Plus que 365 jours… (173/365)

Août rougeoie – XXI
Lieux et dialogues de l’été – XX
Friche

De nombreux membres de l’association Vivre ici ont adopté le credo de Paola « …il est urgent de relier les lieux importants de notre ville, les lieux de l’écrit, les lieux de parole, les lieux d’apprentissage, les lieux qui nourrissent », Rose ne fait pas exception. Aussi, lorsqu’elle parcourt la ville, est-elle plus attentive à tout ce qui fait les rues et les ruelles: bâtiments, échoppes, trottoirs, balcons, arrière-cours, jardins, gens qui passent, enfants qui jouent, badauds et autres personnes qui stationnent: personnes âgées, parents qui gardent un oeil sur les enfants qui jouent tout en discutant par petits groupes, marginaux, squatteurs, chiens errants, et caetera, et caetera.

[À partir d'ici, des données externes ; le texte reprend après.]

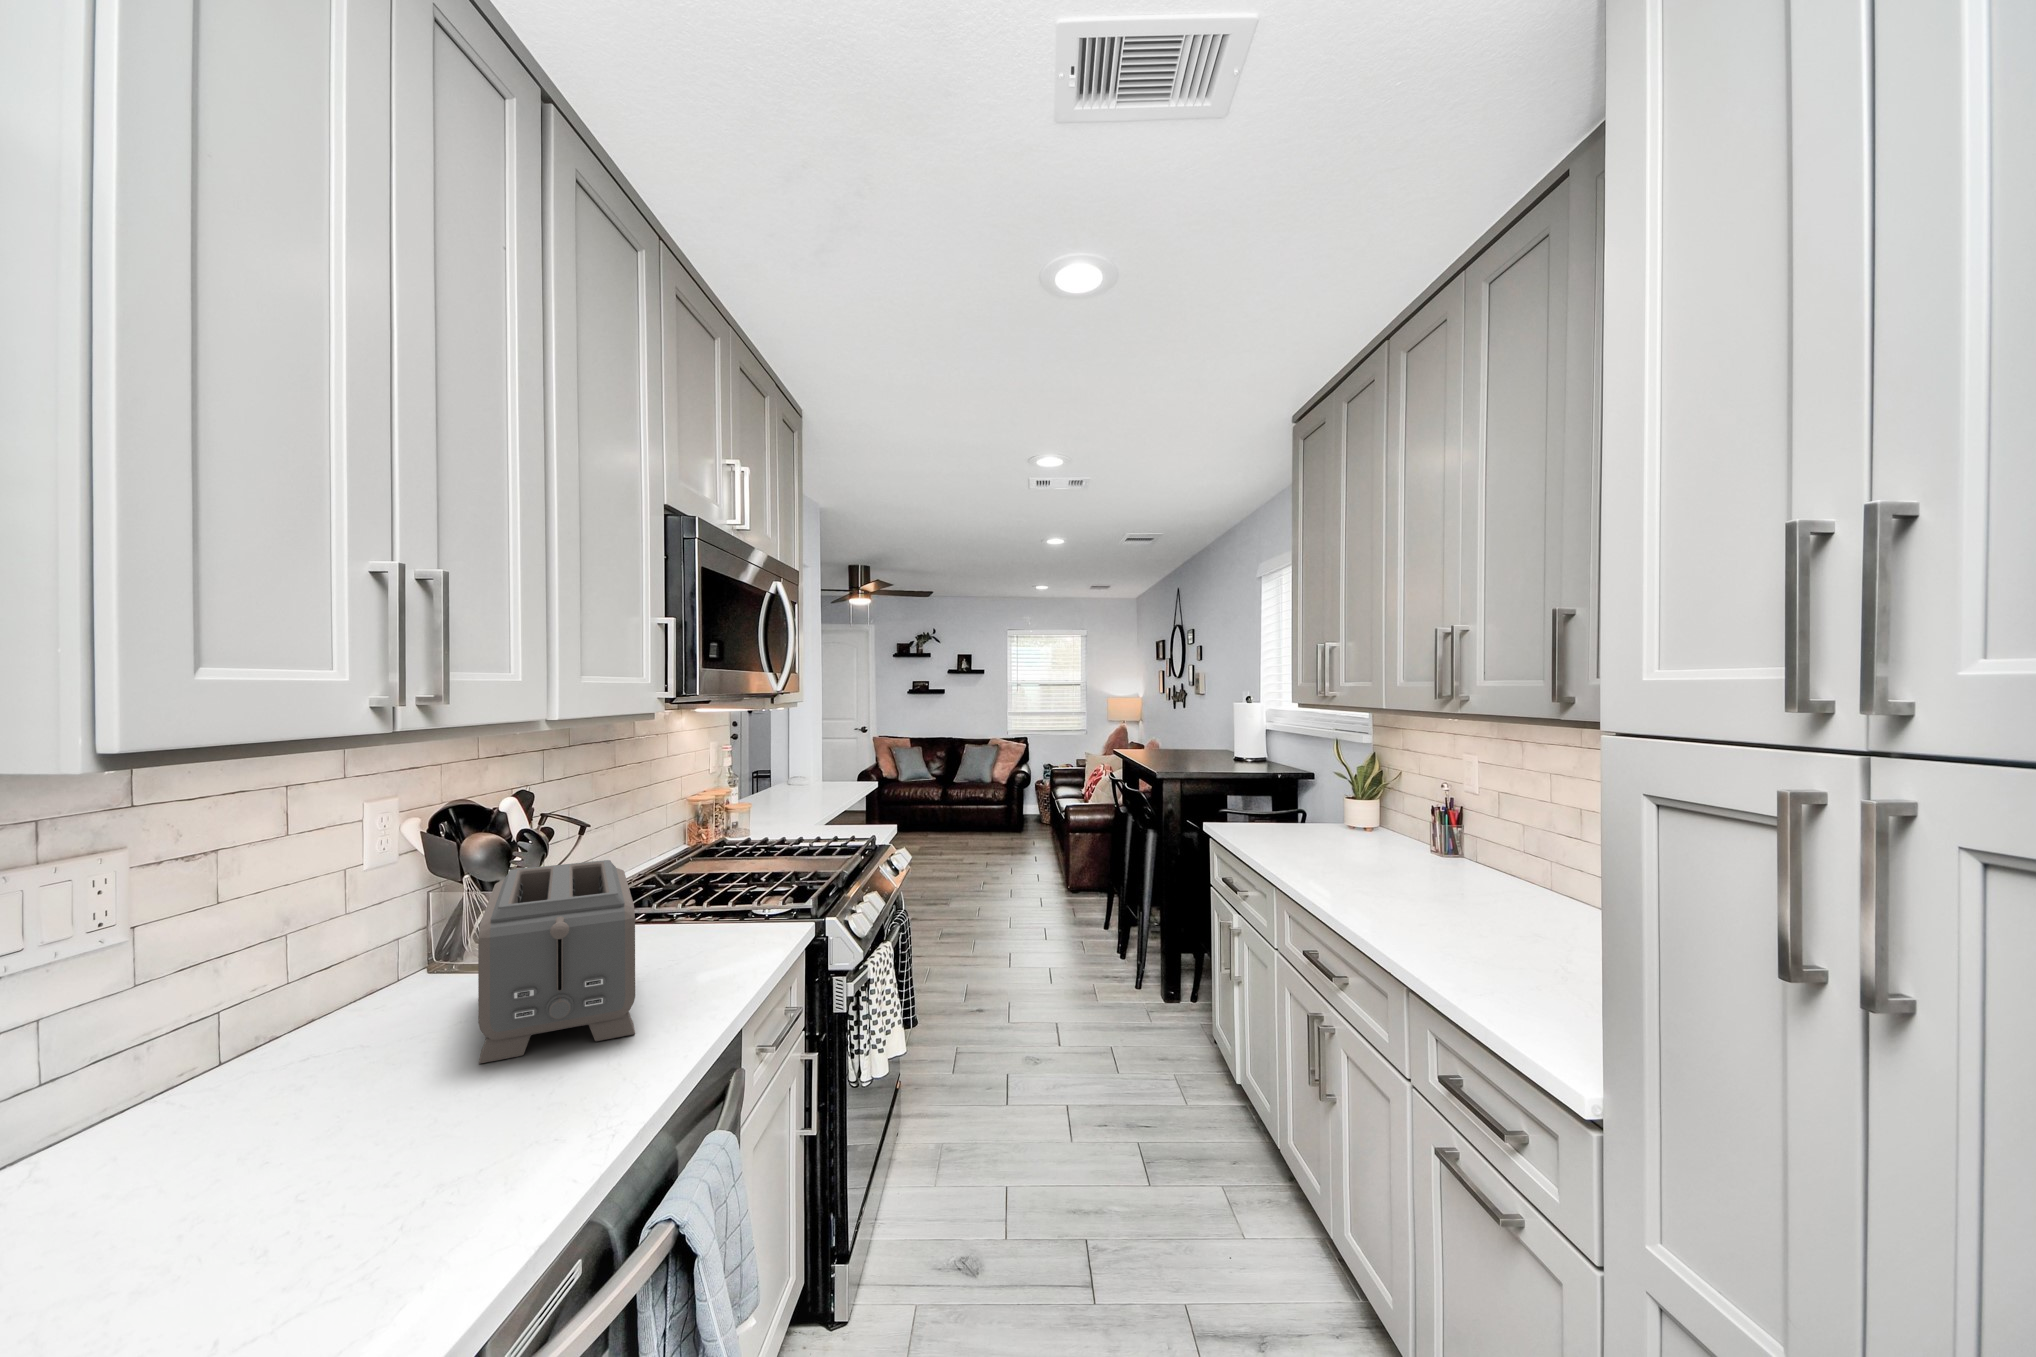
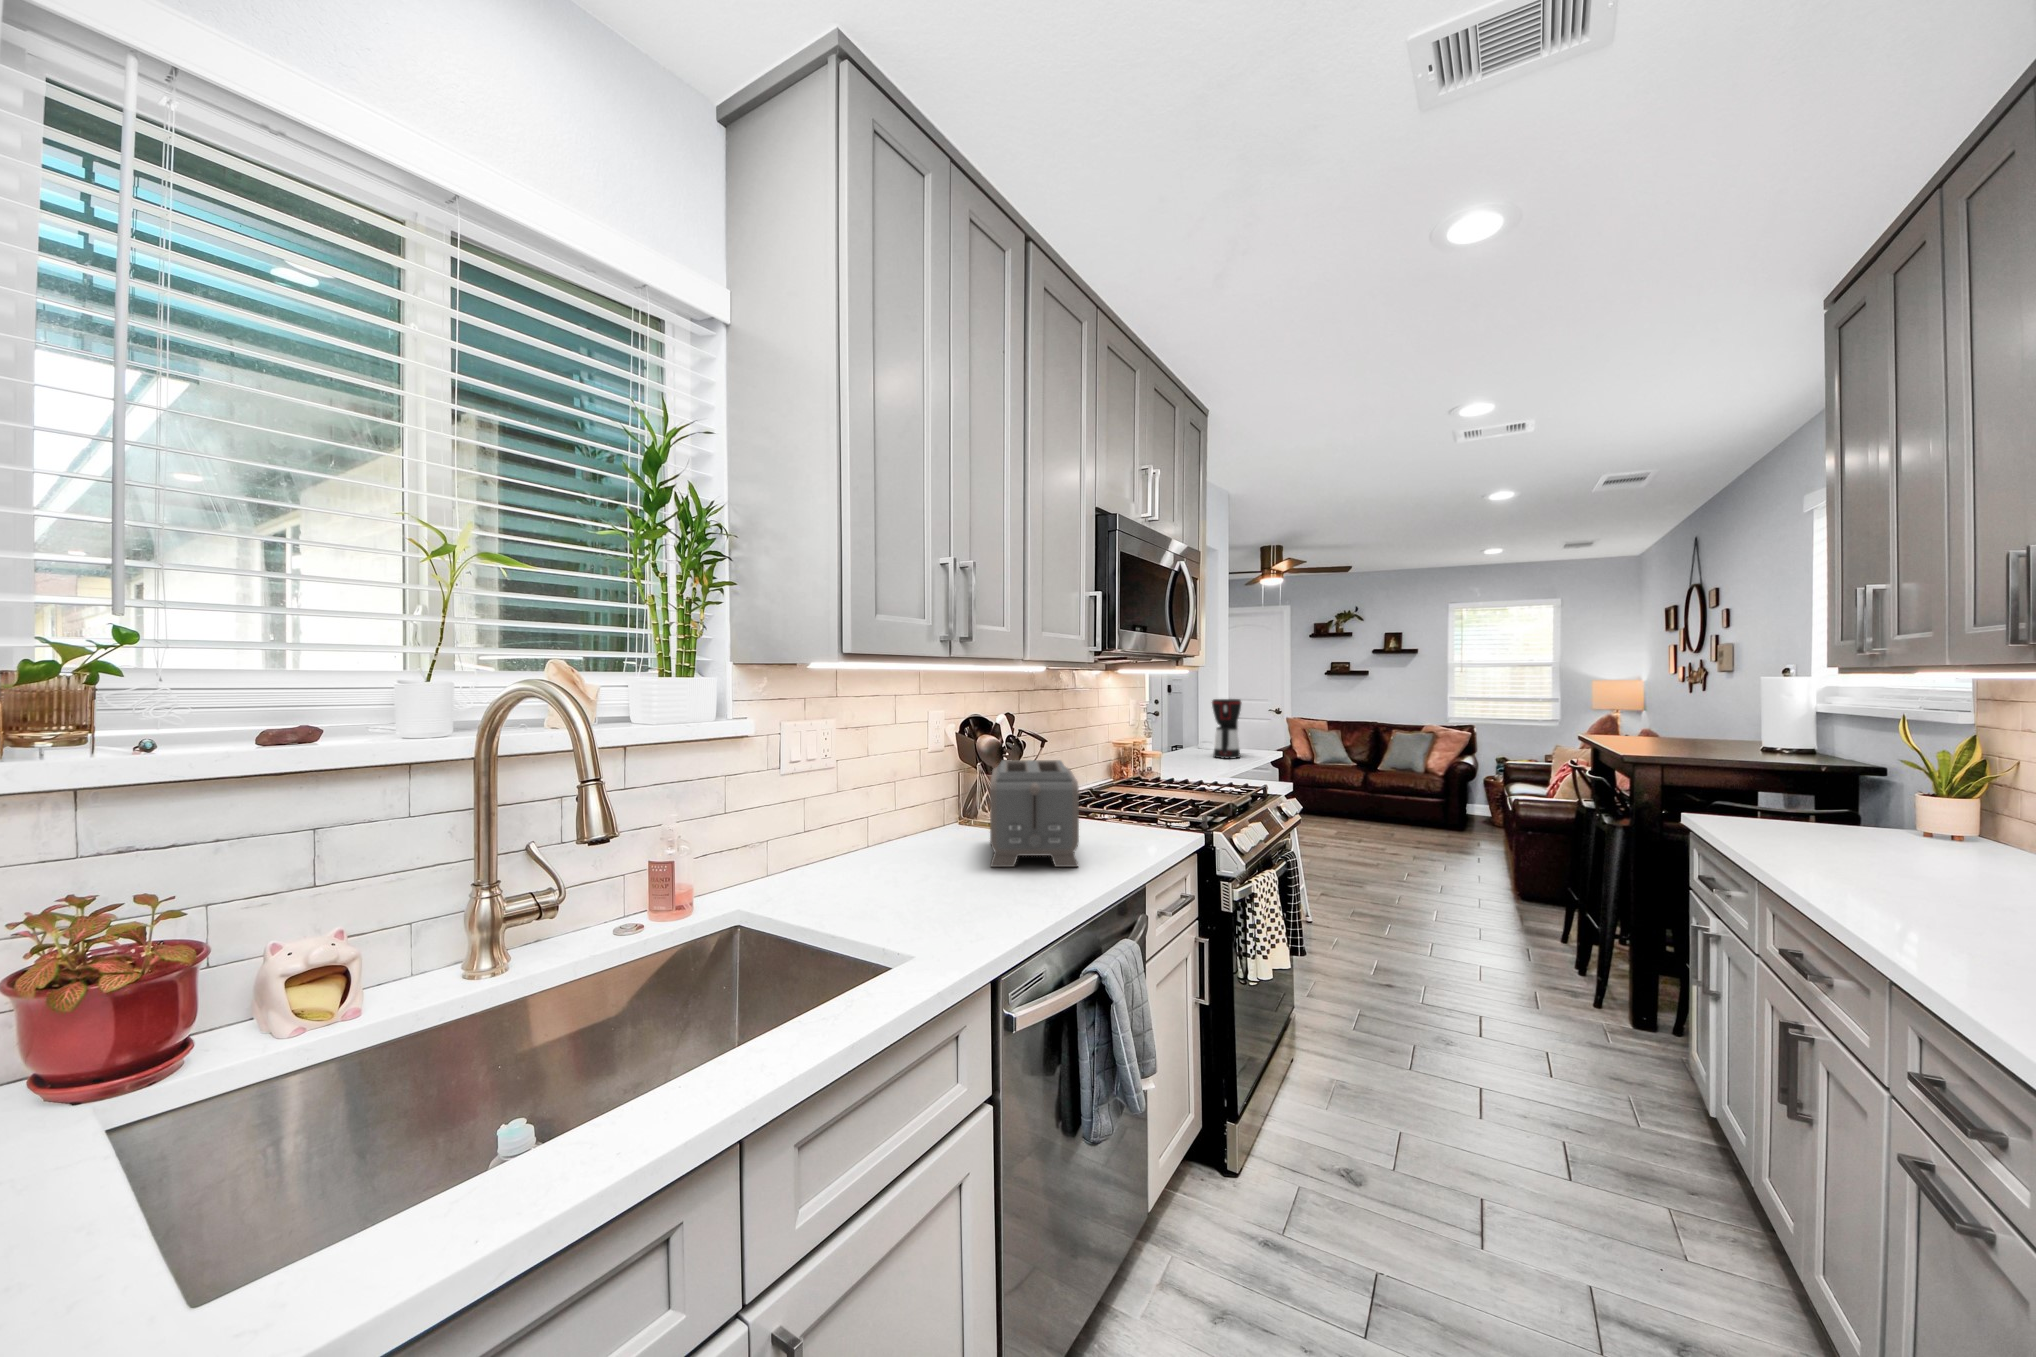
coffee maker: none [804,731,837,796] -> present [1212,699,1241,759]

Traînant son caddie dans la canicule d’un après-midi d’août – ce mois qui rougeoie, mais dont la fin approche –, elle n’a pas le courage de rentrer chez elle, à cette heure de l’après-midi son appartement est une étuve, alors elle cherche le frais dans la ville, Rose. En débouchant de la grand place, côté ancienne gendarmerie, elle avise la petite rue qui débouche sur l’artère qui longe l’ancien triage – des voies de fer qui dessinent comme un muscle bombé lorsqu’on regarde la carte topographique. Elle n’est plus passée dans cette rue depuis longtemps, Rose, cette rue qui sentait bon autrefois, mais la savonnerie n’est plus là. Elle s’arrête et observe ce qui fait cette rue, Rose. Deux bâtiments modernes au commencement, un de chaque côté, puis du vide; d’un côté ce vide est un terrain vague qui accueille de temps à autre une petite fête foraine, de l’autre côté ce vide est un peu aménagé, quelques bancs en bordure et des jeux pour les enfants. Plusieurs bancs sont à l’ombre mais ils sont occupés. Rose avise la chapelle qui fait suite à la place de jeu, – tiens, se dit-elle, elle est toujours debout, et si j’entrais un instant? Rose imagine qu’elle pourrait y trouver le frais, comme parfois l’été dans une chapelle isolée au milieu de la campagne brûlante, mais la porte est fermée et un panneau orange annonce une mise à l’enquête en cours, on veut détruire la chapelle pour construire des logements et un café – une autre fin qui approche, l’édifice désuet ne verra sans doute pas décembre. Rose avance un peu dans la rue, sur le trottoir qui est à l’ombre; soudain une porte bleue l’invite à traverser, alors elle brave le soleil quelques mètres, Rose. De l’air frais et humide jaillit de la vieille bâtisse par la porte ouverte, Rose s’approche et commence à lire l’ardoise de bistrot appuyée contre le mur. Elle n’a pas lu trois mots qu’une voix chaleureuse l’invite à entrer:
– Accepteriez-vous que je vous offre une kombucha et qu’on bavarde un instant?